Uma das maiores polêmicas em que os jovens autores se envolvem é a questão da “acessibilidade”, um termo muito mal empregado no contexto da edição de livros. Teoricamente, o termo se refere a meios através dos quais pessoas deficientes de algum sentido teriam acesso a um lugar ou conteúdo. Por causa da acessibilidade existem os livros em braille, para que os cegos possam ler, os livros infantis têm letras grandes, adequadas à faixa etária, foram criados softwares de leitura para permitir que os cegos usem computadores, e as repartições públicas têm rampas inclinadas ao lado das escadas.

Porém, no mercado editorial, trata-se de acessibilidade para resolver a deficiência do leitor. Mas o uso da palavra no mercado editorial tem um sentido oposto ao seu uso na sociedade em geral.

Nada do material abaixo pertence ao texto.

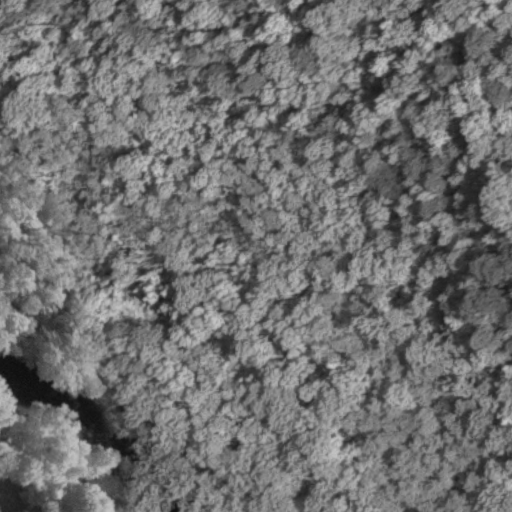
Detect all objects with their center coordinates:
park: (276, 232)
road: (146, 408)
river: (119, 431)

Estamos acostumados à ideia de que a acessibilidade é um direito que os portadores de alguma deficiência física têm, para que possam usufruir de serviços públicos — como um ônibus, um museu ou uma agência bancária. Trata-se de algo imposto pela lei, que nenhuma empresa privada faria por livre e espontânea vontade, pois os portadores de deficiências são uma minoria.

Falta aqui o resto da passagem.